Gerald Ridsdale: portrait of a monster as a forgetful old man

AUSTRALIA
The Age

May 27, 2015

Tony Wright
National affairs editor of The Age

He doesn’t look like a monster, this old man peering through spectacles, bald but for a few wisps of greyed hair above his ears.

Looks deceive. It’s all in the perspective.

He was a monster, sure enough, to little boys awed by this man in the robes of a priest who offered himself as a friend and molested them, again and again. Boys who, according to senior counsel, afterwards couldn’t bear anyone touching them or their fathers coming near.

The child in a Ballarat primary school showing the priest his toys, only to find a hand shoved down his pants. The bedwetter in an English boarding school, the Australian priest as housemaster bathing him and putting him into fresh pyjamas and taking him into his bed. The boys welcomed to the country house of the parish priest to play pool, and who accepted holiday invitations to his underground dug-out in the NSW opal-mining town of White Cliffs, only to discover themselves trapped.

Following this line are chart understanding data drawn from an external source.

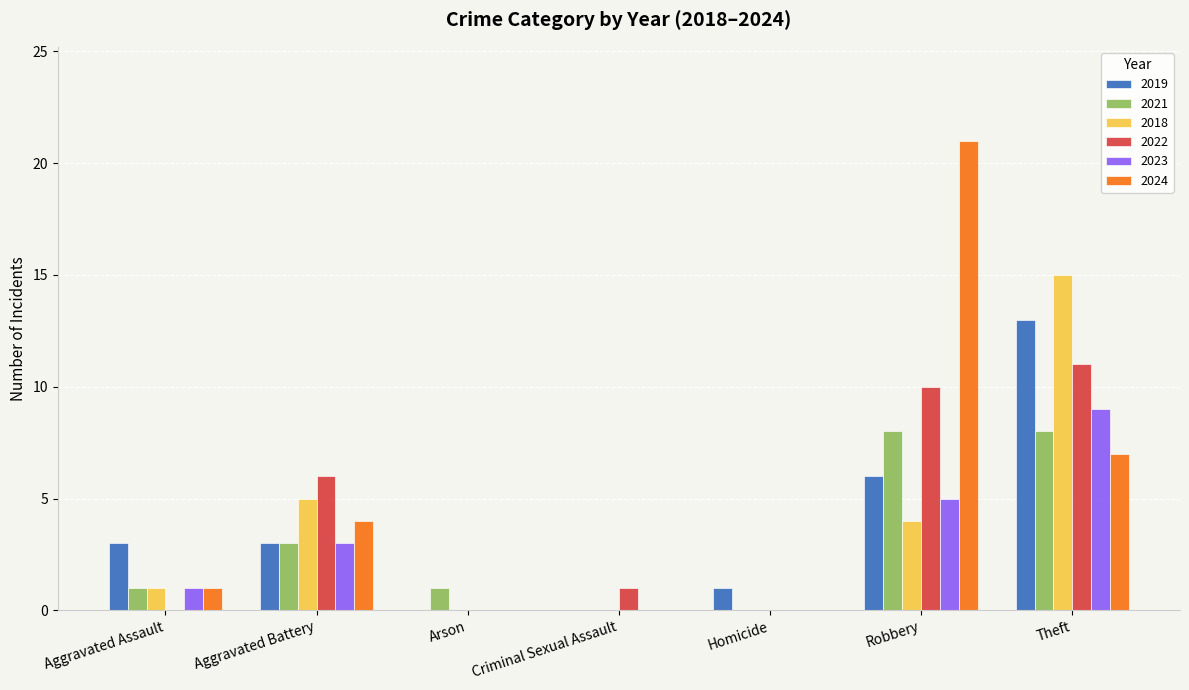

What is the highest value of the 2019 series?

13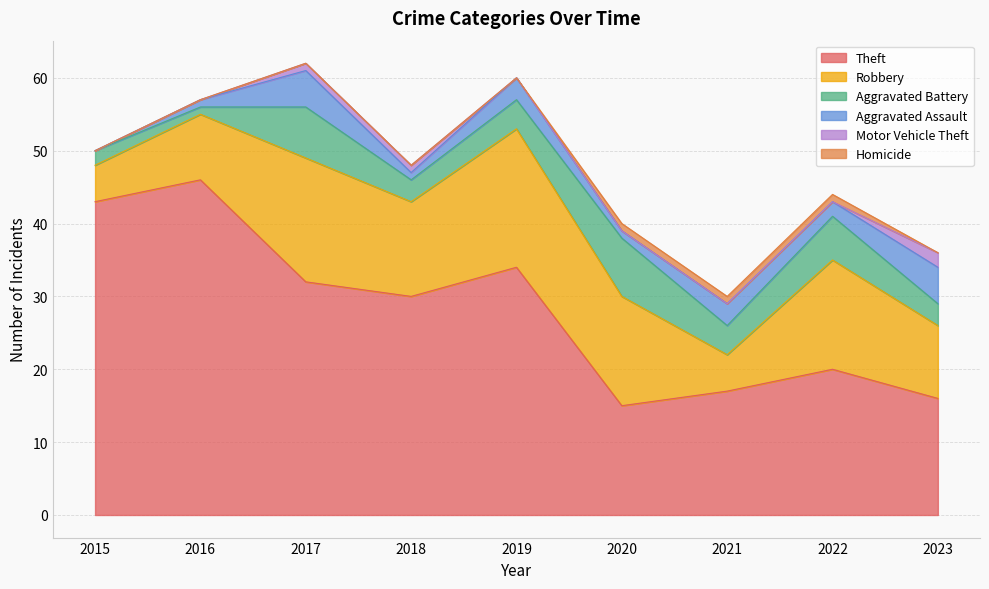

Reading left to right, extract all data points from this chart.

Theft: 2015=43	2016=46	2017=32	2018=30	2019=34	2020=15	2021=17	2022=20	2023=16
Robbery: 2015=5	2016=9	2017=17	2018=13	2019=19	2020=15	2021=5	2022=15	2023=10
Aggravated Battery: 2015=2	2016=1	2017=7	2018=3	2019=4	2020=8	2021=4	2022=6	2023=3
Aggravated Assault: 2015=0	2016=1	2017=5	2018=1	2019=3	2020=1	2021=3	2022=2	2023=5
Motor Vehicle Theft: 2015=0	2016=0	2017=1	2018=1	2019=0	2020=0	2021=0	2022=0	2023=2
Homicide: 2015=0	2016=0	2017=0	2018=0	2019=0	2020=1	2021=1	2022=1	2023=0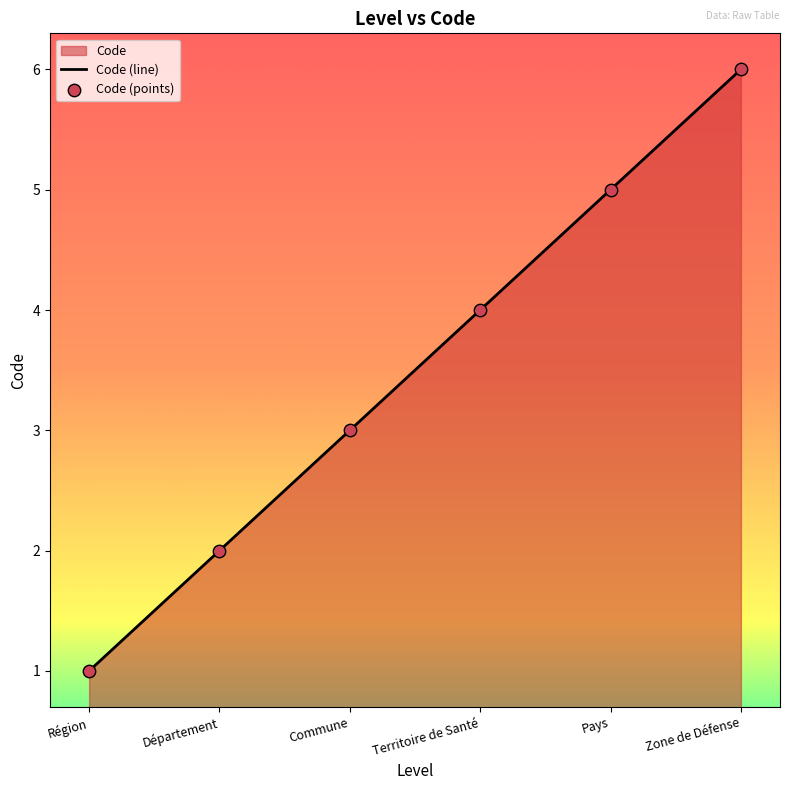

What is the total value across all series at Zone de Défense?

12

No one knows how many children Gerald Ridsdale molested from the 1950s when he was a seminarian in Werribee and on through the decades of his priesthood as he was moved from parish to parish around Victoria’s western district for several decades.

He did not even inform his god, apparently, at least through the normal priestly channels – he left his child-abusing out of his religious confessions, he says, and never told his monstrous secret to anyone until the game was up. When the game finally was up, he was convicted of abusing scores of children.